Hechingen. Die Kunstausstellung mit Arbeiten von Sylvia Faragó und Hozana Gomes da Costa wird an diesem Sonntag, 23. Februar, in der Villa Eugenia in Hechingen eröffnet.

Im Zentrum der Werke von Sylvia Faragó stehen handgeschöpfte Papiere. Die Ausgangsbasis für den bildnerischen Prozess bildet ein Brei aus säurefreiem, alterungsbeständigem Zellstoff. Die Masse wird mit natürlichen Farbstoffen eingefärbt. Während des Schöpfvorganges werden zwischen den nassen Papierschichten Naturmaterialen wie Halme, Blätter und Schoten eingewoben. Im Ergebnis entstehen Bilder, die reliefartig in den Raum ausgreifen. Immer weisen die Bildwerke von Sylvia Faragó zeichenhaft über sich hinaus. "Diese symbolhaften Zeichen erinnern an die Traditionen menschlicher Kultur. "Sie sind nicht Vergangenheit im Sinne von etwas Zurückgelassenem, Abgeschlossenem, sondern sind Vergangenheit in der Gegenwart", sagt Sylvia Faragó. Reisen in verschiedene Länder, besonders aber nach Südamerika, hätten bei ihr zu einer intensiven Auseinandersetzung mit prähistorischer Kunst und deren Symbolsprache geführt. Sylvia Faragó ist 1946 in Budapest geboren. Nach dem Abitur hat sie an der Staatlichen Akademie der Bildenden Künste in Stuttgart Buchgrafik studiert.

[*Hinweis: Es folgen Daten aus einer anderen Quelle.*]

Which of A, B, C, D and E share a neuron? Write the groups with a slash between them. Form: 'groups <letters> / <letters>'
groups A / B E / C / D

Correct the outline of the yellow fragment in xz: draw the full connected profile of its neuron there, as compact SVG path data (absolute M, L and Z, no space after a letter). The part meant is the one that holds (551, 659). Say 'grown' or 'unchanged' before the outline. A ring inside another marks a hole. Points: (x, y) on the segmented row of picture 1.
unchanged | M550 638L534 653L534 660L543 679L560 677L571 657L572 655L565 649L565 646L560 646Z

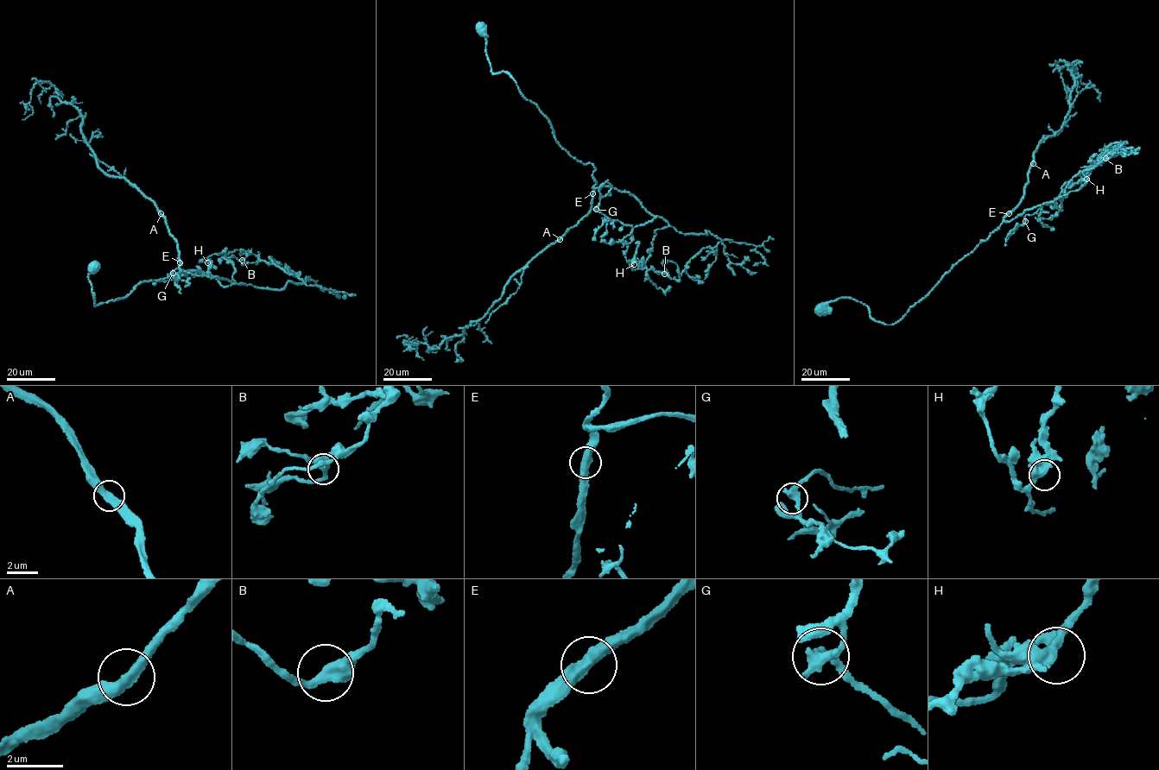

Hozana Gomes da Costa arbeitet mit Ton und in der Raku-Technik. Raku ist eine japanische Brenntechnik, die Wohlgefühl, Freude und Glück bedeutet. Sie ist eng mit der Teezeremonie in Japan und dem Zen-Buddhismus verbunden. In einem Wechselspiel von Spannung und Meditation verbinden sich in den Werken die vier Elemente Luft, Erde, Feuer und Wasser. Dadurch erhält jedes Stück seine individuelle Entstehungsgeschichte und ist einzigartig in Ausdruck, Form und Farbe.

In ihren Raku-Objekten zeigt die Künstlerin die Kontraste zwischen rund und eckig, schwer und leicht, glänzend und matt, rau und glatt. Bei der Raku-Technik verwende sie zusätzlich zum grobkörnigen Ton oft ergänzend ein weiteres Material, wie Metallnägel oder elektrische Widerstände. Die feinen elektrischen Widerstände stehen im Kontrast zum eher groben Ton. Hozana Gomes da Costa ist 1952 in Recife (Brasilien) geboren. Seit 1974 lebt und arbeitet sie in Deutschland. Sie ist Mitglied im Bundesverband Kunsthandwerk sowie im BdK Baden-Württemberg.

Bei der Vernissage am Sonntag um 14 Uhr führt Sylvia Faragó in die Ausstellung ein. Die Umrahmung übernimmt das Duo de la Plata mit Tangomusik.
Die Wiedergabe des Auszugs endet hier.